Problems and tasks →
• A. Answer these from the Kubernetes workflow demo, one line each, with answers marked to match:
(i) How many minutes are given for exercises?
(ii) What namespace does the first command create?
(iii) To what path is the argo binary moved?
• B. Reproduce the Kubernetes workflow demo word for word between "Teaching: 5 min" and "the the ouput?", inclusive.
• C. Write what comes next in the Kubernetes workflow demo, starting after its final sentence.

** Start of Source document **

Demo: Storing a workflow output on Kubernetes

Overview

Teaching: 5 min
Exercises: 30 min
Questions
  • How to setup a workflow engine to submit jobs?

  • How to run a simple job?

  • How can I set up shared storage for my workflows?

  • How to run a simple job and get the the ouput?

Objectives
  • Understand how to run a simple workflows in a commercial cloud environment or local machine

  • Understand how to set up shared storage and use it in a workflow

Install argo as a workflow engine

While jobs can also be run manually, a workflow engine makes defining and submitting jobs easier. In this tutorial, we use [argo](https://argoproj.github.io/argo/quick-start/). Install it into your working environment with the following commands (all commands to be entered into the cloud shell):


kubectl create ns argo
kubectl apply -n argo -f https://raw.githubusercontent.com/argoproj/argo-workflows/master/manifests/quick-start-postgres.yaml

# Download the binary
curl -sLO https://github.com/argoproj/argo/releases/download/v2.11.1/argo-linux-amd64.gz

# Unzip
gunzip argo-linux-amd64.gz

# Make binary executable
chmod +x argo-linux-amd64

# Move binary to path
sudo mv ./argo-linux-amd64 /usr/local/bin/argo

This will also install the argo binary, which makes managing the workflows easier.

** End of Source document **
** Start of Rows **

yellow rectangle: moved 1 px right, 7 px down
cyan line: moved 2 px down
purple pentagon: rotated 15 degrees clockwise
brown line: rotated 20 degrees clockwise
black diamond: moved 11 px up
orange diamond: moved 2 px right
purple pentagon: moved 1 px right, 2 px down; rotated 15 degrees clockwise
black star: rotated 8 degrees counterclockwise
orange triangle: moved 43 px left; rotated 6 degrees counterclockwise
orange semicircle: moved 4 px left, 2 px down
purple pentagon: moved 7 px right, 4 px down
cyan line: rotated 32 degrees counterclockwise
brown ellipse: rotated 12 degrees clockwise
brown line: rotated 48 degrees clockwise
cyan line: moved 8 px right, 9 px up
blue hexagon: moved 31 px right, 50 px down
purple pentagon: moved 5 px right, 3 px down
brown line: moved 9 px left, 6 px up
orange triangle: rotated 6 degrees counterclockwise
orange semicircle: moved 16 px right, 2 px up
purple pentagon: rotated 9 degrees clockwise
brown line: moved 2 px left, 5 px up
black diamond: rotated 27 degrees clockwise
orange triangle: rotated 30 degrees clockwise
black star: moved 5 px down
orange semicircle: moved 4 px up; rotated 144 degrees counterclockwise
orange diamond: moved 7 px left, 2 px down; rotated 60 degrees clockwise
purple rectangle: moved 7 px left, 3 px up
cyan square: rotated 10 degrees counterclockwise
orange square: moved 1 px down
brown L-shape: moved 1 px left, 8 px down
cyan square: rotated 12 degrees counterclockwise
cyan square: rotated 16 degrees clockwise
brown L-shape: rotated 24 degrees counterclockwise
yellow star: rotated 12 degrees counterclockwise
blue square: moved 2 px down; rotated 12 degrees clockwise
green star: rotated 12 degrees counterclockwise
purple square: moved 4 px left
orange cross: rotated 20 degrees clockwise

** End of Rows **

Outputs for the tasks →
• A.
(i) 30 minutes
(ii) argo
(iii) /usr/local/bin/argo

• B.
Teaching: 5 min
Exercises: 30 min
Questions
  • How to setup a workflow engine to submit jobs?

  • How to run a simple job?

  • How can I set up shared storage for my workflows?

  • How to run a simple job and get the the ouput?

• C.
In case you leave your computer, you might have to reconnect to the CloudShell again, and also on a different computer. If the argo command is not found, run the command above again starting from the curl command.

You can now check that argo is available with:

argo version

Run a simple test workflow

To test the setup, run a simple test workflow with

argo submit -n argo --watch https://raw.githubusercontent.com/argoproj/argo/master/examples/hello-world.yaml

Wait till the yellow light turns green. Get the logs with

argo logs -n argo @latest

If argo was installed correctly you will have the following:

hello-world-ml5bf: time="2022-07-25T12:33:54.295Z" level=info msg="capturing logs" argo=true
hello-world-ml5bf:  _____________
hello-world-ml5bf: < hello world >
hello-world-ml5bf:  -------------
hello-world-ml5bf:     \
hello-world-ml5bf:      \
hello-world-ml5bf:       \
hello-world-ml5bf:                     ##        .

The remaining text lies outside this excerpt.